Confederate American Civil War guerrilla

John W. Mobberly (or Mobley or Morbly; c. 1844 - April 5, 1865) was a Confederate guerrilla who operated in the Loudoun Valley and Between the Hills region of Loudoun County, Virginia during the American Civil War. He also served as regular soldier in Elijah V. White's 35th Battalion, Virginia Cavalry, nicknamed the "Comanches." Mobberly is sometimes reported as serving under John Mosby, although this is not grounded in fact.
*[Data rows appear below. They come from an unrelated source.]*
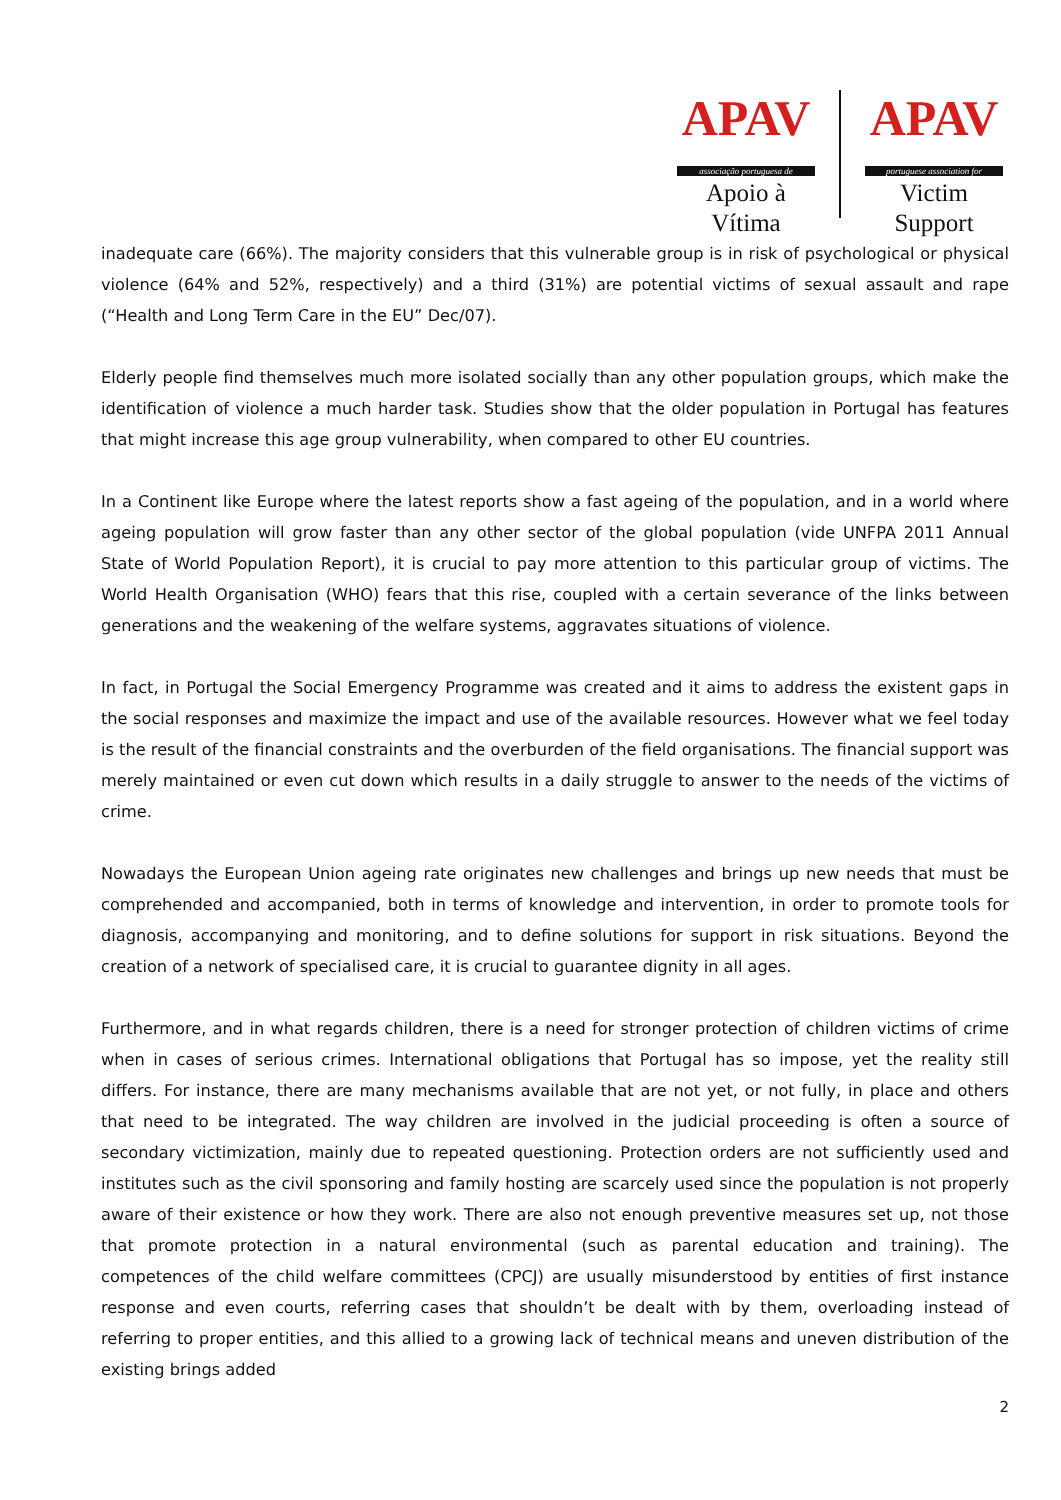APAV
associação portuguesa de
Apoio à Vítima
APAV
portuguese association for
Victim Support
inadequate care (66%). The majority considers that this vulnerable group is in risk of psychological or physical violence (64% and 52%, respectively) and a third (31%) are potential victims of sexual assault and rape (“Health and Long Term Care in the EU” Dec/07).
Elderly people find themselves much more isolated socially than any other population groups, which make the identification of violence a much harder task. Studies show that the older population in Portugal has features that might increase this age group vulnerability, when compared to other EU countries.
In a Continent like Europe where the latest reports show a fast ageing of the population, and in a world where ageing population will grow faster than any other sector of the global population (vide UNFPA 2011 Annual State of World Population Report), it is crucial to pay more attention to this particular group of victims. The World Health Organisation (WHO) fears that this rise, coupled with a certain severance of the links between generations and the weakening of the welfare systems, aggravates situations of violence.
In fact, in Portugal the Social Emergency Programme was created and it aims to address the existent gaps in the social responses and maximize the impact and use of the available resources. However what we feel today is the result of the financial constraints and the overburden of the field organisations. The financial support was merely maintained or even cut down which results in a daily struggle to answer to the needs of the victims of crime.
Nowadays the European Union ageing rate originates new challenges and brings up new needs that must be comprehended and accompanied, both in terms of knowledge and intervention, in order to promote tools for diagnosis, accompanying and monitoring, and to define solutions for support in risk situations. Beyond the creation of a network of specialised care, it is crucial to guarantee dignity in all ages.
Furthermore, and in what regards children, there is a need for stronger protection of children victims of crime when in cases of serious crimes. International obligations that Portugal has so impose, yet the reality still differs. For instance, there are many mechanisms available that are not yet, or not fully, in place and others that need to be integrated. The way children are involved in the judicial proceeding is often a source of secondary victimization, mainly due to repeated questioning. Protection orders are not sufficiently used and institutes such as the civil sponsoring and family hosting are scarcely used since the population is not properly aware of their existence or how they work. There are also not enough preventive measures set up, not those that promote protection in a natural environmental (such as parental education and training). The competences of the child welfare committees (CPCJ) are usually misunderstood by entities of first instance response and even courts, referring cases that shouldn’t be dealt with by them, overloading instead of referring to proper entities, and this allied to a growing lack of technical means and uneven distribution of the existing brings added
2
His legacy is surrounded in controversy as Federal soldiers and Union sympathizers in Loudoun County accused him of committing war atrocities, including slave-rustling, while pro-Southern Loudoun residents claimed him to be a hero, second only to Mosby in local popularity.

==Biography==
Mobberly was born near Neersville, Virginia around the year 1844. After a year into the American Civil War Mobberly enlisted in Company A of the 35th Battalion at Hillsboro on September 15, 1862. He saw his first significant combat action at the Battle of Brandy Station on June 9, 1863, where he had a horse shot out from under him.

Mobberly, with Mosby's Rangers, fought a May 17, 1864, skirmish with the Loudoun Rangers at Waterford, Mobberly shot a wounded Ranger Charles Stewart several times execution style, drawing ire from Federal sympathizers. Eight days later, he raided Berlin, Maryland (present day Brunswick).

On November 10, in what became known as the Halltown Raid, he attacked a supply wagon en route to Halltown from Charles Town. On the 19th, Mobberly led a charge of the 35th against the pro-Union Swamp Dragoons in central West Virginia.

On January 17, 1865, while serving as a scout, Mobberly led the advance guard in the George's Schoolhouse Raid. His luck ran out on April 5 when Charles Stewart, who survived the wounds inflicted by Mobberly in 1864, and a group of locals and Loudoun Rangers ambushed and killed Mobberly at Luther H. Potterfield's barn outside of Lovettsville. The United States Government gave a $1,000 reward to each of the men who participated in the ambush, which makes Mobberly's death one of the few times the U.S. Government has paid civilians to assassinate an adversary.